Participants visiting the "Contributions from Germany" booth at the innovation platform; © GIDRM/GIZ
“The Global Platform was organized at a time when the world is recovering from the COVID-19 pandemic, while facing the growing impacts of the climate emergency. This has been compounded by conflicts, including the war in Ukraine, which has disrupted global supply chains, led to inflation, and threatened food security, further deepening vulnerabilities of people living in the most disaster-prone parts of the world.” (From the Co-Chairs’ Summary: Bali Agenda for Resilience).
“We can—and we must—put our efforts firmly behind prevention and risk reduction, and build a safe, sustainable, resilient and equitable future for all.”

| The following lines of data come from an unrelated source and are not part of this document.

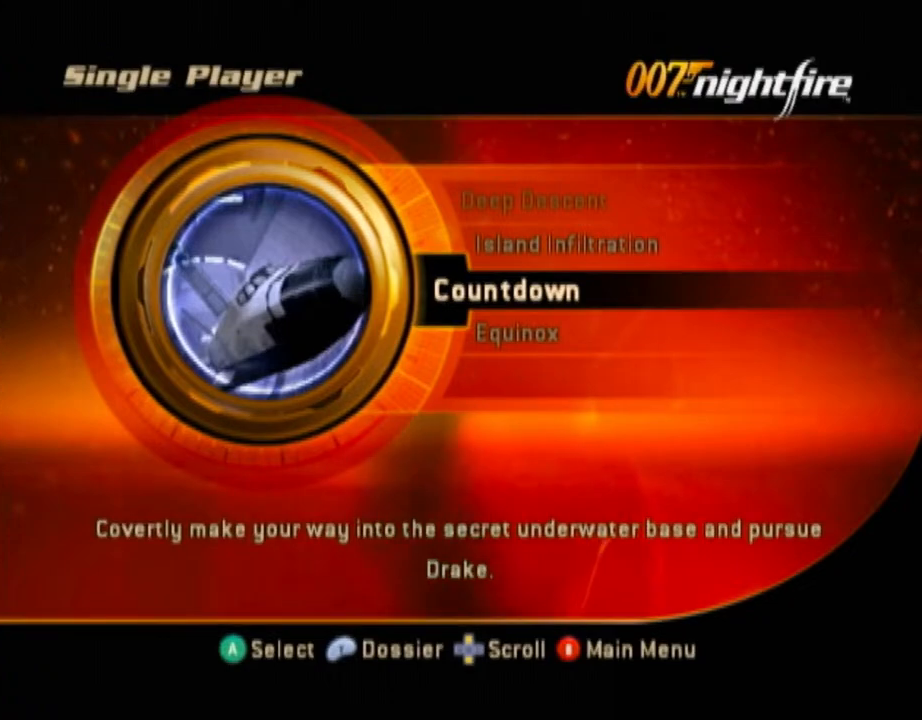
{"buttons": ["R1"], "left_stick": "center", "right_stick": "center", "events": []}
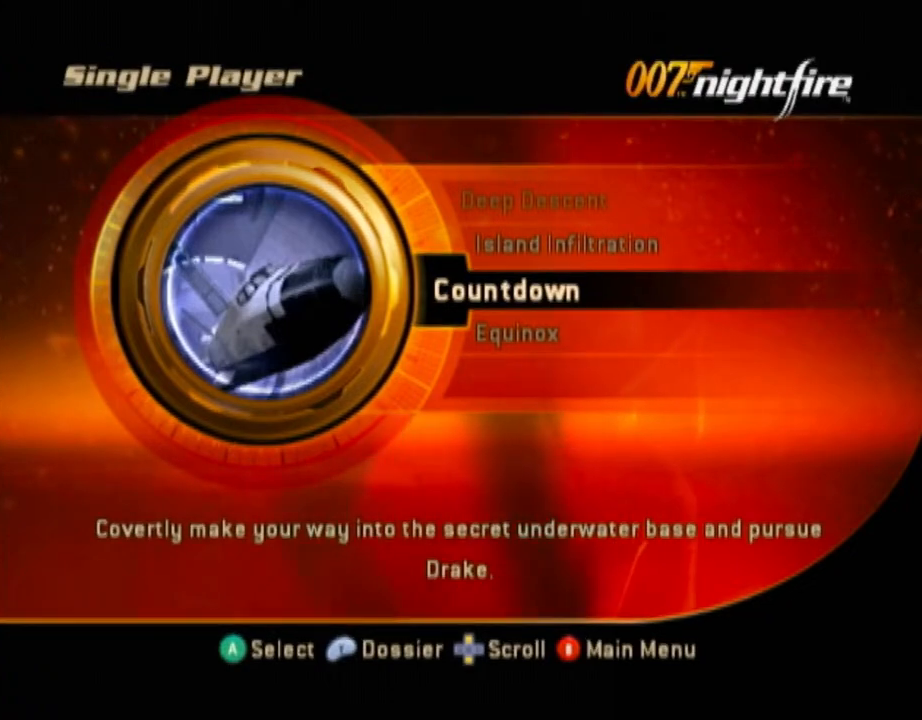
{"buttons": [], "left_stick": "center", "right_stick": "center"}
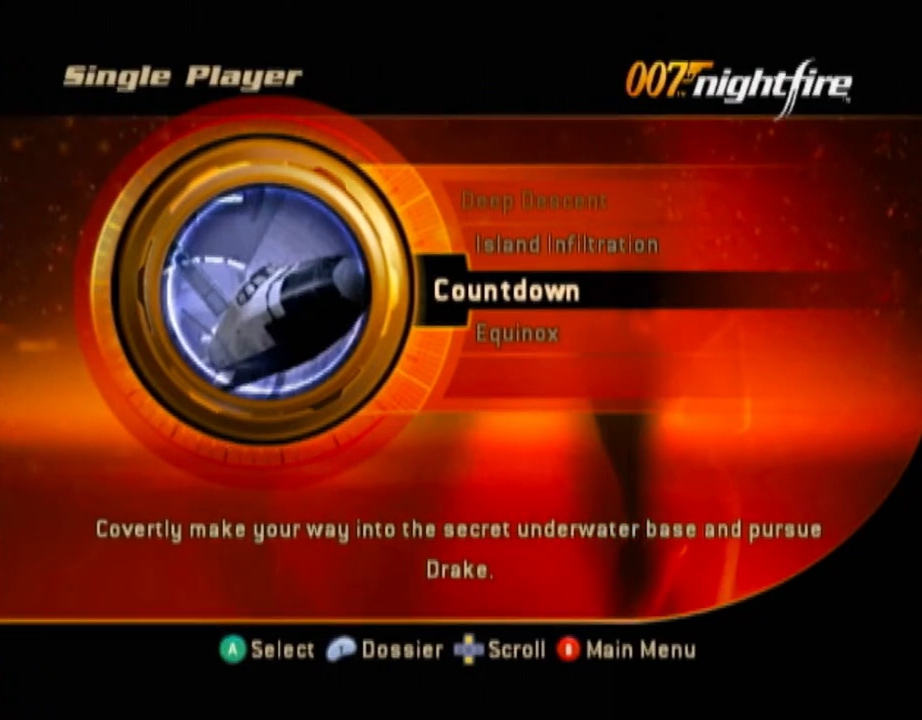
{"buttons": ["R1"], "left_stick": "center", "right_stick": "center", "events": [[167, "R1", "down"]]}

Our world turns more complex every day. Risks of conflict and fragility are on the rise and have cascading effects. Communities and administrations in fragile or even volatile context face an additional burden when struck by a disaster. So how can we better support them? We need to put more efforts on the interlinkages between multilateral organisations, development and humanitarian actors as well as local stakeholders for complementary risk-informed development approaches. To safeguard development achievements, we need to reconfigure and adapt governance and financial systems to allow for more risk-informed decision making. In face of the vast overlap between DRM and CCA, more coherence and less fragmentation can avoid duplications and contribute to minimising risks more efficiently and effectively—because at the end, it’s about risks faced by and the vulnerability of communities and individuals.
German Delegation at the #GPDRR2022; © GIZ
The #GPDRR2022 progressed towards more gender parity and accessibility: “Half of the panellists and 40 percent of participants were women. Over 200 persons with disability actively engaged in panels and in discussion.” (Bali Agenda for Resilience).
The next GPDRR will take place in 2025 in Geneva, Switzerland.
Organized by the United Nations Office for Disaster Risk Reduction (UNDRR) and hosted by alternating member countries, the forum takes place every three years and draws in governmental, research and civil-society actors as well as public and private stakeholders from all over the world to review the progress made in the implementation of the Sendai Framework, share knowledge and discuss innovative approaches regarding DRR. Since 2006, the GPDRR is the key gathering for strategic cooperation and monitoring to implement the goals on disaster risk reduction and management set in the Sendai Framework and other international agendas.